U.S. Travel noted that the organization was created through a bipartisan effort led by Republicans. According to an analysis by Oxford Economics, the organization brought 4.4 million additional visitors to the United States, resulting in $14.6 billion in spending and generating nearly $3.9 billion in federal, state and local tax revenues and $31.8 billion in total economic impact.
Similarly, the national executive committee of Skål International—USA has called for the program to be preserved.
"Brand USA has done an effective job growing the inbound travel market to America," said Holly Powers, president of Skål International—USA in a written release. "In the last year alone, we have seen an additional economic impact of $8.2 billion from the travel industry, allowing it to continue as America's leading export."

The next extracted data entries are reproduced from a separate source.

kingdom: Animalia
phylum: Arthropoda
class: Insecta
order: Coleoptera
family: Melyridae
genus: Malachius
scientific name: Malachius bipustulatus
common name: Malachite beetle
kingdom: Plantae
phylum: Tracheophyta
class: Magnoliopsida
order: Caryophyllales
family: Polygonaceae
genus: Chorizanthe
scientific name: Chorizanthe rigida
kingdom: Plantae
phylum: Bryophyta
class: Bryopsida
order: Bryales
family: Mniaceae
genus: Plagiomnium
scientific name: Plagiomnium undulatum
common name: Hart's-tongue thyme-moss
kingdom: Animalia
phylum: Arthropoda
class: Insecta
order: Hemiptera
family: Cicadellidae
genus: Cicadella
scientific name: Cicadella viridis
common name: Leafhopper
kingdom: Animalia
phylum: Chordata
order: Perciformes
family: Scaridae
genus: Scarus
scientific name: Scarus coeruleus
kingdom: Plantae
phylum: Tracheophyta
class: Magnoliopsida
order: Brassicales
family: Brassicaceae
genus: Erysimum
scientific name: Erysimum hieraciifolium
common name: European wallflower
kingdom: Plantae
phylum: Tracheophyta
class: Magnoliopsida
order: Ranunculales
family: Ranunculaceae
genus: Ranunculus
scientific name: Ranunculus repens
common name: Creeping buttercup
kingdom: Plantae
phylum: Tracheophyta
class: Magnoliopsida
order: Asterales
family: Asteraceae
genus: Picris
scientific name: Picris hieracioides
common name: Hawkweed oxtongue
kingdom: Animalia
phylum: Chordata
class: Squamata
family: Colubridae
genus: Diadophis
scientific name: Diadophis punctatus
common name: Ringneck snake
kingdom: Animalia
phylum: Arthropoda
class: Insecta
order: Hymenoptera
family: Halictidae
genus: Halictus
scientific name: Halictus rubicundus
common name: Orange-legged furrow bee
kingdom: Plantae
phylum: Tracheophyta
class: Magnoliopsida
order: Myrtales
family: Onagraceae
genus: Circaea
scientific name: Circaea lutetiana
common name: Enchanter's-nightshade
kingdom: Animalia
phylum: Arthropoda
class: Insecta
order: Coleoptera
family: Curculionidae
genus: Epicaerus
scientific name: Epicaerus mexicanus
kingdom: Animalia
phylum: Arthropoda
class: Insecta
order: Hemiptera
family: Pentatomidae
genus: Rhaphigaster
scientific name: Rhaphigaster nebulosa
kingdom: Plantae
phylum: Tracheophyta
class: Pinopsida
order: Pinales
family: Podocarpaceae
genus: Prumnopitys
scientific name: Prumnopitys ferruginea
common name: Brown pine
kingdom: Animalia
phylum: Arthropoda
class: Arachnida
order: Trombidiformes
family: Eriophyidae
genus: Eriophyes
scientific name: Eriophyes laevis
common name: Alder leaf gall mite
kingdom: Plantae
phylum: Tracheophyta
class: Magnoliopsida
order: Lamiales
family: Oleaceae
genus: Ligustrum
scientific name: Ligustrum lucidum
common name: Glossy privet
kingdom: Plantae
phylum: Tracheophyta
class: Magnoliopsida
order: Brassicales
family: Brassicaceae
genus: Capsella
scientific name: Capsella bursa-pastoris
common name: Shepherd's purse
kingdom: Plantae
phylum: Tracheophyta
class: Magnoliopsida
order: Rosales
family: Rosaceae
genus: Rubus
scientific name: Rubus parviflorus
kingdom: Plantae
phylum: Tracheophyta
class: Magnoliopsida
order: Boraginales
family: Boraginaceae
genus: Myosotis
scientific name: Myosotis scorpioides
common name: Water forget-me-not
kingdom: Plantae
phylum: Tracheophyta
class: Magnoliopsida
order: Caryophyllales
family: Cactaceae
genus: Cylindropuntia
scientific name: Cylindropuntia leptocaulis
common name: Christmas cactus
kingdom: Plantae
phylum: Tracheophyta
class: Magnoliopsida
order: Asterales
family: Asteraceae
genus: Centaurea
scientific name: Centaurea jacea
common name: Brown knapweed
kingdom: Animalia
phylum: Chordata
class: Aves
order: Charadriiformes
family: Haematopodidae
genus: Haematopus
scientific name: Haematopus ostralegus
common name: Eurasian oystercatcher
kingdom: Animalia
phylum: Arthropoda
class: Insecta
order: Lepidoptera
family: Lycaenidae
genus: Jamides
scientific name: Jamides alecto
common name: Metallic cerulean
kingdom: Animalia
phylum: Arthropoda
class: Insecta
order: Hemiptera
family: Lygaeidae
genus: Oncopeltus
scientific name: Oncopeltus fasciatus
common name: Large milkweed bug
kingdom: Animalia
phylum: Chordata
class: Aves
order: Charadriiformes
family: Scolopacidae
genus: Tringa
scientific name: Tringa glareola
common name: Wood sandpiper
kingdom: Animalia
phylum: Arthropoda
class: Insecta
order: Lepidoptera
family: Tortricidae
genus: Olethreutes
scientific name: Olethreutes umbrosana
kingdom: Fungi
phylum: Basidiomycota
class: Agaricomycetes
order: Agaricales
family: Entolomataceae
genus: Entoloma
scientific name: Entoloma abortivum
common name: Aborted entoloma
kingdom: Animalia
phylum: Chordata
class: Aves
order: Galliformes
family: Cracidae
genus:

Skål said that Brand USA is funded from private contributions and federal matching from ESTA (Electronic System for Travel Authorization) fees paid by inbound visitors from visa waiver countries, who pay $14 every two years to visit the United States. The Trump budget proposes transferring these fees to Customs and Border Patrol.
Visitation to the United States is down more than 10 percent in 2017 year to date versus 2016, Skål said.
At the U.S. Travel Association’s International Pow Wow (IPW) Conference being held this week in Washington, DC, U.S. Travel Association President and CEO Roger Dow said that “Brand USA is here to stay,” Multibriefs reports.
"What we're experiencing right now is really no different than any time when we welcome a new administration," Christopher Thompson, president and CEO of Brand USA, told Multibriefs. "A new president has come off the campaign trail; he has made promises and assurances of what he wants to do. In this case, the president's focus initially was policy that directly affects travel."
When the budget was first announced, the U.S. Travel Association had said that eliminating Brand USA would come at the “worst possible time.”
The proposal is the latest in a series of warning signs for inbound tourism to the United States. Recently the Global Business Travel Association (GBTA) forecast a $1.3 billion loss in overall travel-related expenditures in the United States this year, blaming political instability ranging from the Brexit vote to the Trump administration’s travel ban and ban on large electronics in airline cabins.